0
0
PytorchHow-ToBeginner · 4 min read

How to Load CSV Dataset in PyTorch: Simple Guide

To load a CSV dataset in PyTorch, create a custom Dataset class that reads the CSV file and returns data samples. Then use DataLoader to batch and shuffle the data for training.
📐

Syntax

Loading a CSV dataset in PyTorch involves these steps:

  • Custom Dataset class: Inherit from torch.utils.data.Dataset and implement __init__, __len__, and __getitem__.
  • Reading CSV: Use pandas or csv module to load data in __init__.
  • DataLoader: Wrap the Dataset with torch.utils.data.DataLoader to enable batching and shuffling.
python
import torch
from torch.utils.data import Dataset, DataLoader
import pandas as pd

class CSVDataset(Dataset):
    def __init__(self, csv_file):
        self.data = pd.read_csv(csv_file)

    def __len__(self):
        return len(self.data)

    def __getitem__(self, idx):
        row = self.data.iloc[idx]
        # Example: last column is label, rest are features
        features = torch.tensor(row[:-1].values, dtype=torch.float32)
        label = torch.tensor(row[-1], dtype=torch.long)
        return features, label

# Usage:
dataset = CSVDataset('data.csv')
dataloader = DataLoader(dataset, batch_size=32, shuffle=True)
💻

Example

This example shows how to load a CSV file with numeric features and labels, then iterate batches for training.

python
import torch
from torch.utils.data import Dataset, DataLoader
import pandas as pd

class CSVDataset(Dataset):
    def __init__(self, csv_file):
        self.data = pd.read_csv(csv_file)

    def __len__(self):
        return len(self.data)

    def __getitem__(self, idx):
        row = self.data.iloc[idx]
        features = torch.tensor(row[:-1].values, dtype=torch.float32)
        label = torch.tensor(row[-1], dtype=torch.long)
        return features, label

# Create a sample CSV file
import csv
with open('sample.csv', 'w', newline='') as f:
    writer = csv.writer(f)
    writer.writerow(['feat1', 'feat2', 'label'])
    writer.writerow([1.0, 2.0, 0])
    writer.writerow([3.0, 4.0, 1])
    writer.writerow([5.0, 6.0, 0])

# Load dataset and dataloader
dataset = CSVDataset('sample.csv')
dataloader = DataLoader(dataset, batch_size=2, shuffle=False)

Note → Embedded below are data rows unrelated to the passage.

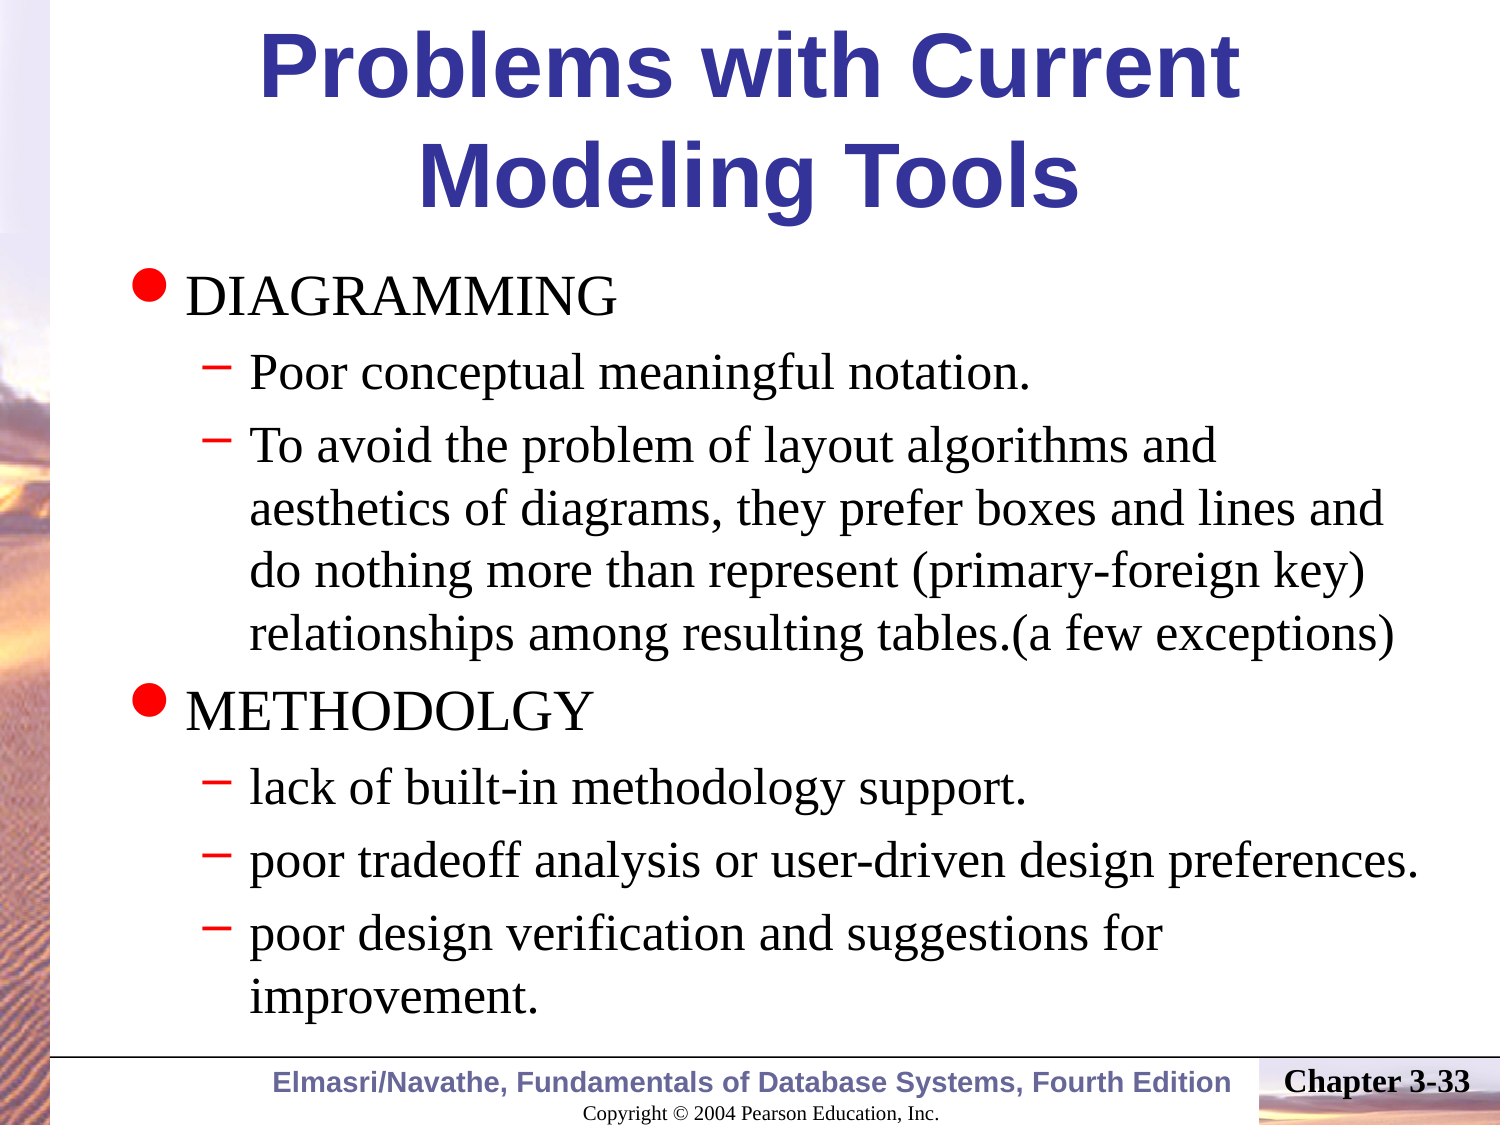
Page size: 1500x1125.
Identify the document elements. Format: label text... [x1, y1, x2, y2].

title Problems with Current Modeling Tools [112, 22, 1388, 211]
picture [0, 0, 50, 1125]
list DIAGRAMMING Poor conceptual meaningful notation. To avoid the problem of layout algorithms and aesthetics of diagrams, they prefer boxes and lines and do nothing more than represent (primary-foreign key) relationships among resulting tables.(a few exceptions) METHODOLGY lack of built-in methodology support. poor tradeoff analysis or user-driven design preferences. poor design verification and suggestions for improvement. [112, 249, 1448, 966]
slide_number Chapter 3-33 [1173, 1047, 1487, 1112]
picture [1259, 1058, 1500, 1125]
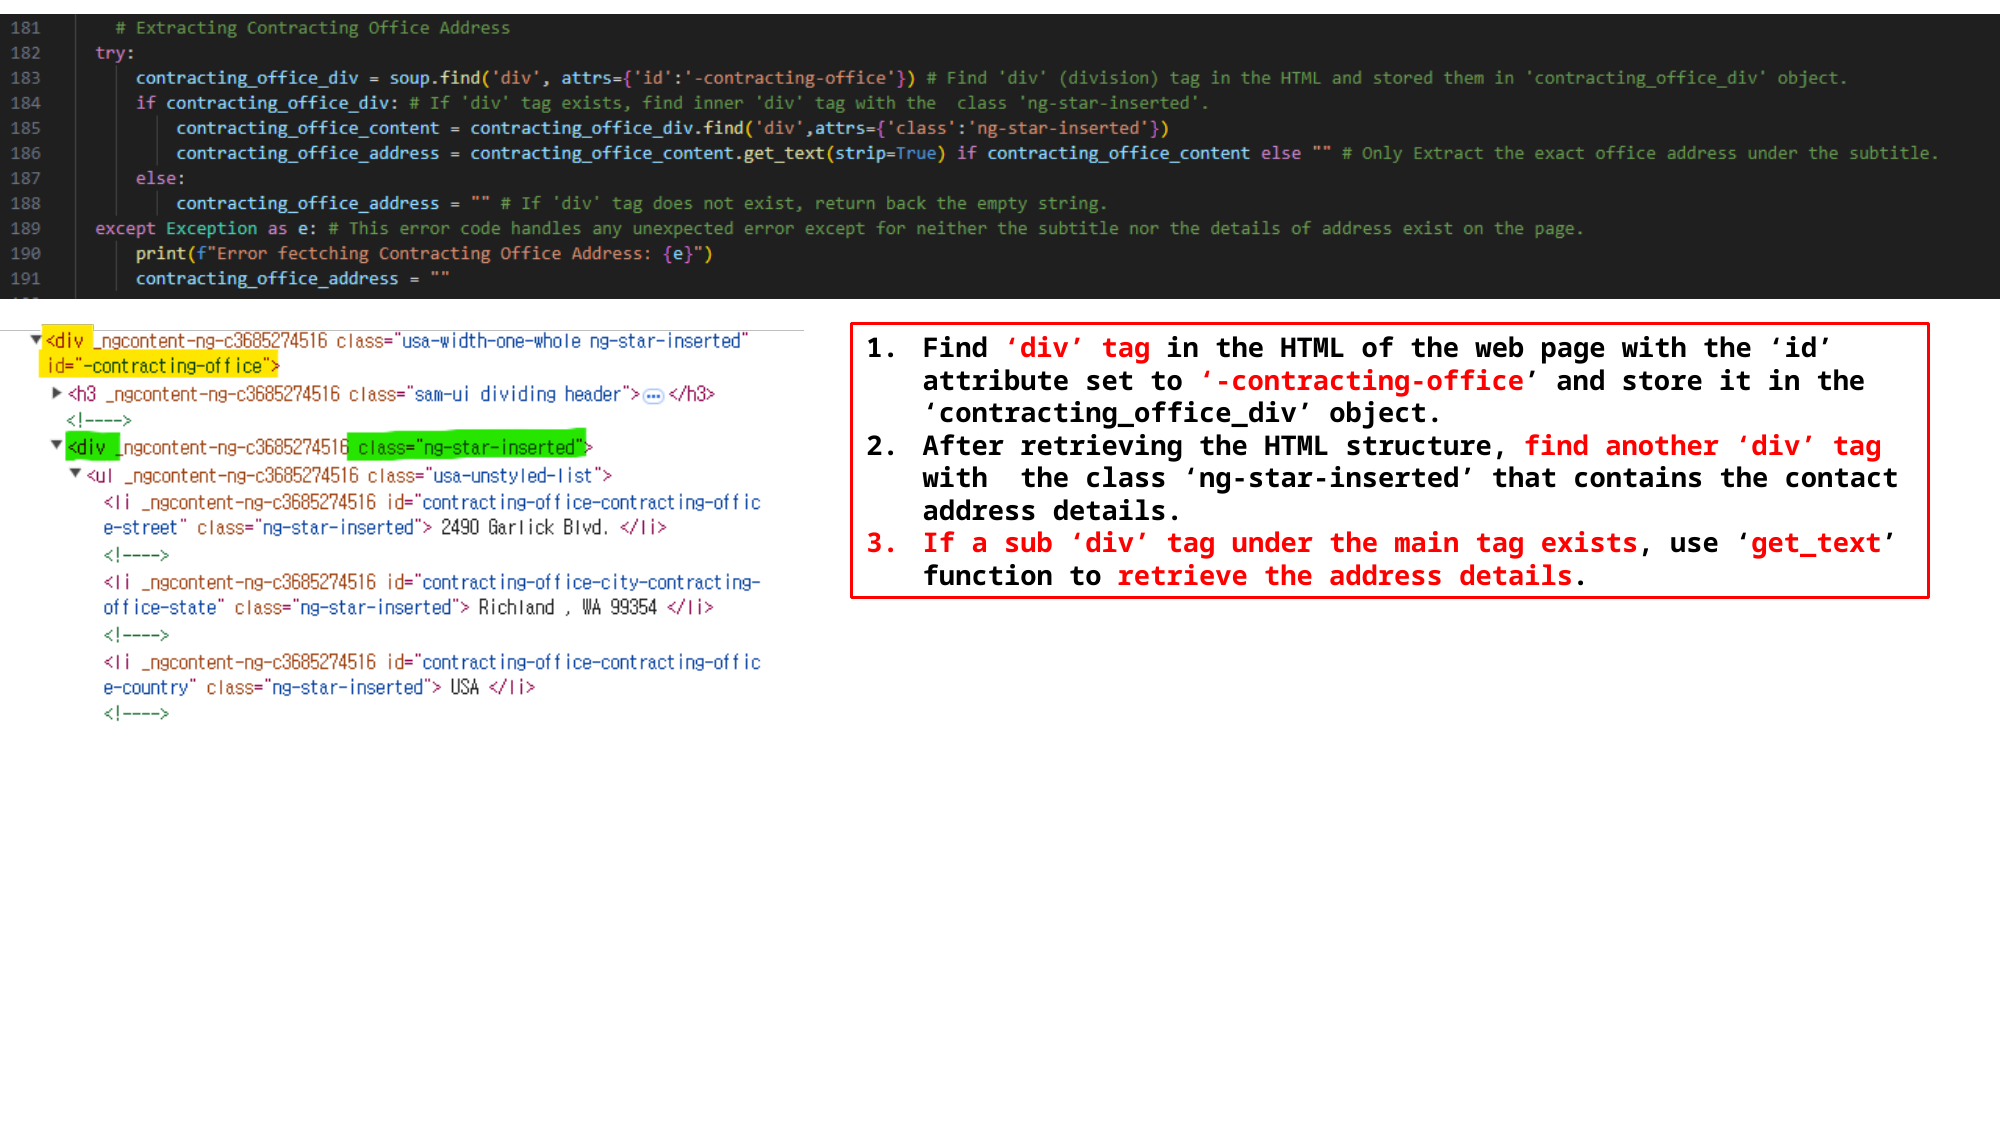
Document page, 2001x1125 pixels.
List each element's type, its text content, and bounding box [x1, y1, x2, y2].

for batch_idx, (features, labels) in enumerate(dataloader):
    print(f"Batch {batch_idx}")
    print("Features:", features)
    print("Labels:", labels)
Output
Batch 0 Features: tensor([[1., 2.], [3., 4.]]) Labels: tensor([0, 1]) Batch 1 Features: tensor([[5., 6.]]) Labels: tensor([0])
⚠️

Common Pitfalls

  • Not converting data to torch.tensor causes errors during training.
  • Forgetting to set correct data types (e.g., float32 for features, long for labels) can cause model errors.
  • Not handling header rows in CSV can lead to wrong data parsing.
  • Using iloc with wrong indices or slicing can cause shape mismatches.
  • Not shuffling data in DataLoader may reduce training effectiveness.
python
import torch
from torch.utils.data import Dataset, DataLoader
import pandas as pd

# Wrong: Not converting to tensor
class WrongDataset(Dataset):
    def __init__(self, csv_file):
        self.data = pd.read_csv(csv_file)

    def __len__(self):
        return len(self.data)

    def __getitem__(self, idx):
        row = self.data.iloc[idx]
        features = row[:-1].values  # Not tensor
        label = row[-1]  # Not tensor
        return features, label

# Right: Convert to tensor with correct types
class RightDataset(Dataset):
    def __init__(self, csv_file):
        self.data = pd.read_csv(csv_file)

    def __len__(self):
        return len(self.data)

    def __getitem__(self, idx):
        row = self.data.iloc[idx]
        features = torch.tensor(row[:-1].values, dtype=torch.float32)
        label = torch.tensor(row[-1], dtype=torch.long)
        return features, label
📊

Quick Reference

Tips for loading CSV datasets in PyTorch:

  • Use pandas.read_csv() to load CSV files easily.
  • Always convert data to torch.tensor with correct types.
  • Implement __len__ and __getitem__ in your Dataset.
  • Use DataLoader for batching and shuffling.
  • Handle headers and missing data carefully.

Key Takeaways

Create a custom Dataset class to load CSV data and convert rows to tensors.
Use DataLoader to batch and shuffle data for efficient training.
Ensure features and labels have correct tensor types: float32 for features, long for labels.
Handle CSV headers and missing values properly to avoid errors.
Test your Dataset by iterating batches before training your model.